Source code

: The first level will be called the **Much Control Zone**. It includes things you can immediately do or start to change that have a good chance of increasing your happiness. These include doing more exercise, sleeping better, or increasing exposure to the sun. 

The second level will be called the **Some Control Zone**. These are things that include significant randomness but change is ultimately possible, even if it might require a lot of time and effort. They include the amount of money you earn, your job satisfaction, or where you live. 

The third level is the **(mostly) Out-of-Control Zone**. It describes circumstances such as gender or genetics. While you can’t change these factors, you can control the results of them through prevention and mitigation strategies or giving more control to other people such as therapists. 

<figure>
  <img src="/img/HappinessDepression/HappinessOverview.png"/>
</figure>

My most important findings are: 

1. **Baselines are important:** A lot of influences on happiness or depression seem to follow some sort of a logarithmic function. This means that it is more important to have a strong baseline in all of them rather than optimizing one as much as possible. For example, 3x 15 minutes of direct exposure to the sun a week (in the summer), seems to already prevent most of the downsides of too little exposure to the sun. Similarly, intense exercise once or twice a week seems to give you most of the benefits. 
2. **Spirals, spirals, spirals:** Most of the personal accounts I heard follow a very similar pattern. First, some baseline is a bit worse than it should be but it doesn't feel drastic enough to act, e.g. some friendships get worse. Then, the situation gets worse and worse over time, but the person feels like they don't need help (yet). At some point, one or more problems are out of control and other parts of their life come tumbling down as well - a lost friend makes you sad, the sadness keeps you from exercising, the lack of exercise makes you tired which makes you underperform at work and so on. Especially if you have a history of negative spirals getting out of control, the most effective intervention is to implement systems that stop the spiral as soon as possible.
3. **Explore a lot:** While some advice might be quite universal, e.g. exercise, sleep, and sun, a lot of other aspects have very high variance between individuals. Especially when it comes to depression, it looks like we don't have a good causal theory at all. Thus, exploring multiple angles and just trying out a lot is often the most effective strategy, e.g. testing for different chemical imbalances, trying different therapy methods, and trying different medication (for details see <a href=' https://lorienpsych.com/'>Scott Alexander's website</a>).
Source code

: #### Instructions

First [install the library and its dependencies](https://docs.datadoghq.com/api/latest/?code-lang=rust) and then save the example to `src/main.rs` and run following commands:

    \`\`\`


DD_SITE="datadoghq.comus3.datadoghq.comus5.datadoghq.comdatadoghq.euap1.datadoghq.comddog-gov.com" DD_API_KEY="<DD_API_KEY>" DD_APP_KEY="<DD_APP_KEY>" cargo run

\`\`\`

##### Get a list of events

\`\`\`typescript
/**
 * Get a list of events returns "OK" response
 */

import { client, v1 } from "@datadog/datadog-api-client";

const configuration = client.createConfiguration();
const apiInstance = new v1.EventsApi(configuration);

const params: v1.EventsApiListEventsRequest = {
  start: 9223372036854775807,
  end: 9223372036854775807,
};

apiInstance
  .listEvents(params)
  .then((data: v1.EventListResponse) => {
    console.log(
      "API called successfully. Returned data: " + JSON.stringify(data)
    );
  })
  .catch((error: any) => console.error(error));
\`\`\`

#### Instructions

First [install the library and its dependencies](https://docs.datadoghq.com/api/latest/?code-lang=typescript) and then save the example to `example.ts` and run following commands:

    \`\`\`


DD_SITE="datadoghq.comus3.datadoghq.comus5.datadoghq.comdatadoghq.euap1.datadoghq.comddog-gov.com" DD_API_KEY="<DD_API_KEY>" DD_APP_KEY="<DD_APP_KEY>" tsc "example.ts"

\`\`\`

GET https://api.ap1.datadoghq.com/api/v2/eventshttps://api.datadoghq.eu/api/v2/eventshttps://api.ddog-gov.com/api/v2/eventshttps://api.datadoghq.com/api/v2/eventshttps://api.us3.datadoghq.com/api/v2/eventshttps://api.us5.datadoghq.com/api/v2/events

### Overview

========================

● WHAT THIS TASK INVOLVES
Copy the entries word for word.

● RESULT OF THE EXERCISE
Source code

: The first level will be called the **Much Control Zone**. It includes things you can immediately do or start to change that have a good chance of increasing your happiness. These include doing more exercise, sleeping better, or increasing exposure to the sun. 

The second level will be called the **Some Control Zone**. These are things that include significant randomness but change is ultimately possible, even if it might require a lot of time and effort. They include the amount of money you earn, your job satisfaction, or where you live. 

The third level is the **(mostly) Out-of-Control Zone**. It describes circumstances such as gender or genetics. While you can’t change these factors, you can control the results of them through prevention and mitigation strategies or giving more control to other people such as therapists. 

<figure>
  <img src="/img/HappinessDepression/HappinessOverview.png"/>
</figure>

My most important findings are: 

1. **Baselines are important:** A lot of influences on happiness or depression seem to follow some sort of a logarithmic function. This means that it is more important to have a strong baseline in all of them rather than optimizing one as much as possible. For example, 3x 15 minutes of direct exposure to the sun a week (in the summer), seems to already prevent most of the downsides of too little exposure to the sun. Similarly, intense exercise once or twice a week seems to give you most of the benefits. 
2. **Spirals, spirals, spirals:** Most of the personal accounts I heard follow a very similar pattern. First, some baseline is a bit worse than it should be but it doesn't feel drastic enough to act, e.g. some friendships get worse. Then, the situation gets worse and worse over time, but the person feels like they don't need help (yet). At some point, one or more problems are out of control and other parts of their life come tumbling down as well - a lost friend makes you sad, the sadness keeps you from exercising, the lack of exercise makes you tired which makes you underperform at work and so on. Especially if you have a history of negative spirals getting out of control, the most effective intervention is to implement systems that stop the spiral as soon as possible.
3. **Explore a lot:** While some advice might be quite universal, e.g. exercise, sleep, and sun, a lot of other aspects have very high variance between individuals. Especially when it comes to depression, it looks like we don't have a good causal theory at all. Thus, exploring multiple angles and just trying out a lot is often the most effective strategy, e.g. testing for different chemical imbalances, trying different therapy methods, and trying different medication (for details see <a href=' https://lorienpsych.com/'>Scott Alexander's website</a>).
Source code

: #### Instructions

First [install the library and its dependencies](https://docs.datadoghq.com/api/latest/?code-lang=rust) and then save the example to `src/main.rs` and run following commands:

    \`\`\`


DD_SITE="datadoghq.comus3.datadoghq.comus5.datadoghq.comdatadoghq.euap1.datadoghq.comddog-gov.com" DD_API_KEY="<DD_API_KEY>" DD_APP_KEY="<DD_APP_KEY>" cargo run

\`\`\`

##### Get a list of events

\`\`\`typescript
/**
 * Get a list of events returns "OK" response
 */

import { client, v1 } from "@datadog/datadog-api-client";

const configuration = client.createConfiguration();
const apiInstance = new v1.EventsApi(configuration);

const params: v1.EventsApiListEventsRequest = {
  start: 9223372036854775807,
  end: 9223372036854775807,
};

apiInstance
  .listEvents(params)
  .then((data: v1.EventListResponse) => {
    console.log(
      "API called successfully. Returned data: " + JSON.stringify(data)
    );
  })
  .catch((error: any) => console.error(error));
\`\`\`

#### Instructions

First [install the library and its dependencies](https://docs.datadoghq.com/api/latest/?code-lang=typescript) and then save the example to `example.ts` and run following commands:

    \`\`\`


DD_SITE="datadoghq.comus3.datadoghq.comus5.datadoghq.comdatadoghq.euap1.datadoghq.comddog-gov.com" DD_API_KEY="<DD_API_KEY>" DD_APP_KEY="<DD_APP_KEY>" tsc "example.ts"

\`\`\`

GET https://api.ap1.datadoghq.com/api/v2/eventshttps://api.datadoghq.eu/api/v2/eventshttps://api.ddog-gov.com/api/v2/eventshttps://api.datadoghq.com/api/v2/eventshttps://api.us3.datadoghq.com/api/v2/eventshttps://api.us5.datadoghq.com/api/v2/events

### Overview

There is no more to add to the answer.